Interference Channel with Generalized Feedback (a.k.a. with source cooperation). Part I: Achievable Region

TL;DR

This paper introduces an achievable communication strategy for interference channels with generalized feedback, leveraging source cooperation for message relaying and interference pre-cancellation, applicable to wireless networks with multiple user pairs.

Contribution

It proposes a novel achievable region for IFC-GF that combines relay and pre-cancellation techniques, generalizing prior results and applicable to Gaussian channels.

Findings

Achievable region encompasses relay and interference pre-cancellation strategies.

Generalizes several known regions for interference channels with feedback.

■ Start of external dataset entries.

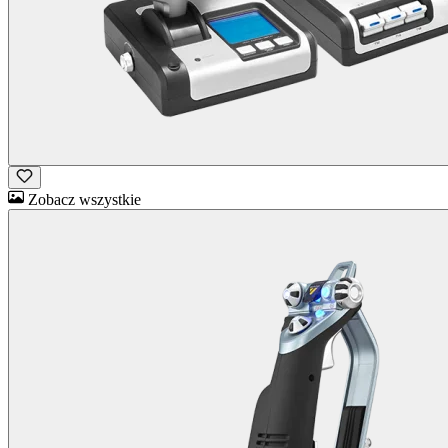
Zobacz wszystkie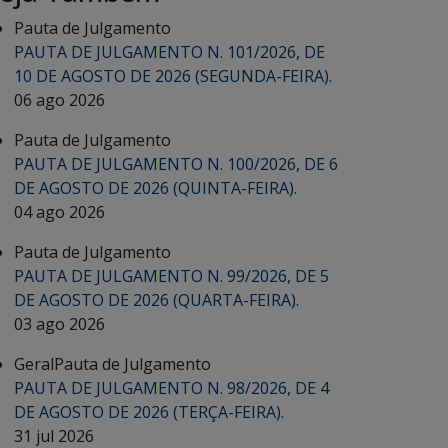
Pauta de Julgamento
PAUTA DE JULGAMENTO N. 101/2026, DE
10 DE AGOSTO DE 2026 (SEGUNDA-FEIRA).
06 ago 2026
Pauta de Julgamento
PAUTA DE JULGAMENTO N. 100/2026, DE 6
DE AGOSTO DE 2026 (QUINTA-FEIRA).
04 ago 2026
Pauta de Julgamento
PAUTA DE JULGAMENTO N. 99/2026, DE 5
DE AGOSTO DE 2026 (QUARTA-FEIRA).
03 ago 2026
Geral
Pauta de Julgamento
PAUTA DE JULGAMENTO N. 98/2026, DE 4
DE AGOSTO DE 2026 (TERÇA-FEIRA).
31 jul 2026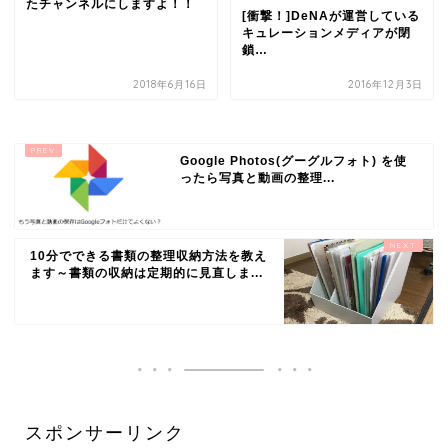
たチャンネルにしますよ！！
[衝撃！]DeNAが運営している
キュレーションメディアが閉
鎖…
2018年6月16日
2016年12月3日
Google Photos(グーグルフォト) を使
ったら写真と動画の整理...
10分でできる書類の整理収納方法を教え
ます～書類の収納は定期的に見直しま...
スポンサーリンク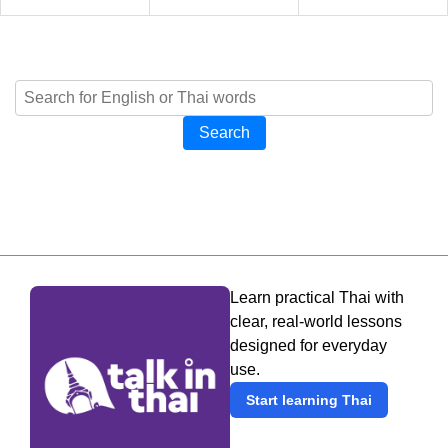
Search
Learn practical Thai with
clear, real-world lessons
designed for everyday
use.
Start learning Thai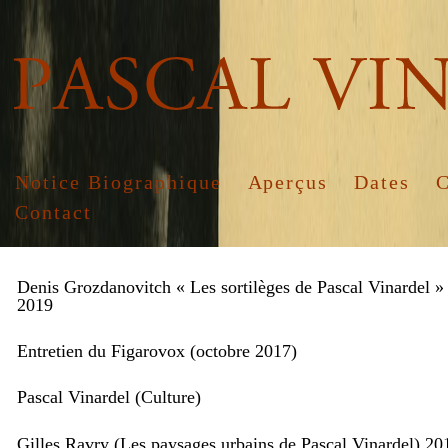
Notice Biographique
Aperçus
Dates
C
Contact
Denis Grozdanovitch « Les sortilèges de Pascal Vinardel » 
2019
Entretien du Figarovox (octobre 2017)
Pascal Vinardel (Culture)
Gilles Ravry (Les paysages urbains de Pascal Vinardel) 20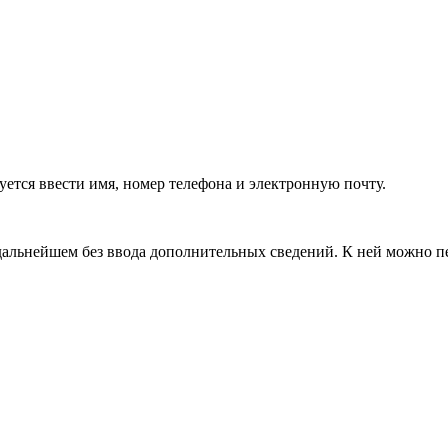
уется ввести имя, номер телефона и электронную почту.
дальнейшем без ввода дополнительных сведений. К ней можно п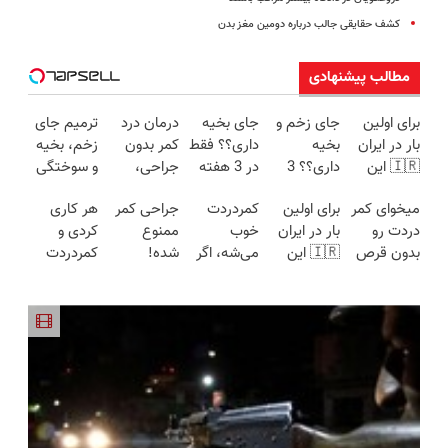
کشف حقایقی جالب درباره دومین مغز بدن
مطالب پیشنهادی
برای اولین
جای زخم و
جای بخیه
درمان درد
ترمیم جای
بار در ایران
بخیه
داری؟؟ فقط
کمر بدون
زخم، بخیه
🇮🇷 این
داری؟؟ 3
در 3 هفته
جراحی،
و سوختگی
دکتر کرم
هفته‌ای
ترمیمش
تزریق ◀
فقط در 3
میخوای کمر
برای اولین
کمردردت
جراحی کمر
هر کاری
ترمیم کننده
محوش کن!
کن!😍
پرسش‌نامه
هفته!!😍
دردت رو
بار در ایران
خوب
ممنوع
کردی و
23 روزه
رو پر کن ▶
بدون قرص
🇮🇷 این
می‌شه، اگر
شده!
کمردردت
ساخت!
برای
دکتر کرم
این
میخوای
درمان نشد؟
همیشه
ترمیم کننده
پرسشنامه
کمرت رو در
پر کردن
خوب کنی؟
23 روزه
رو پر کنی!!
منزل درمان
پرسشنامه و
(◂پرسش‌نامه
ساخت!
کنی؟
دریافت راه
رو پر کن)
((پرسش‌نامه))
حل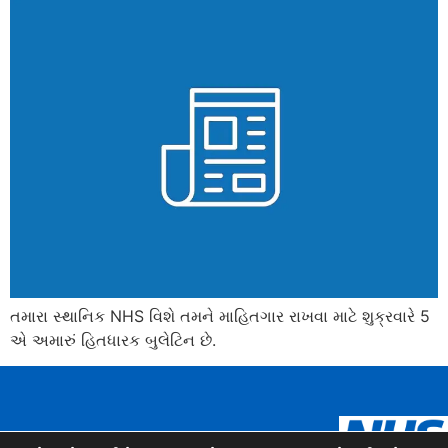
તમારા સ્થાનિક NHS વિશે તમને માહિતગાર રાખવા માટે શુક્રવારે 5
એ અમારું હિતધારક બુલેટિન છે.
Urdu
Panjabi
Arabic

Reduces to known regions in special cases.

Abstract

An Interference Channel with Generalized Feedback (IFC-GF) is a model for a wireless network where several source-destination pairs compete for the same channel resources, and where the sources have the ability to sense the current channel activity. The signal overheard from the channel provides information about the activity of the other users, and thus furnishes the basis for cooperation. In this two-part paper we study achievable strategies and outer bounds for a general IFC-GF with two source-destination pairs. We then evaluate the proposed regions for the Gaussian channel. Part I: achievable region. We propose that the generalized feedback is used to gain knowledge about the message sent by other user and then exploited in two ways: (a) to {\em relay} the messages that can be decoded at both destinations--thus realizing the gains of beam-forming of a distributed multi-antenna system--and (b) to {\em hide} the messages that can not be decoded at the non-intended destination--thus leveraging the interference "pre-cancellation" property of dirty-paper-type coding. We show that our achievable region generalizes several known achievable regions for IFC-GF and that it reduces to known achievable regions for some of the channels subsumed by the IFC-GF model.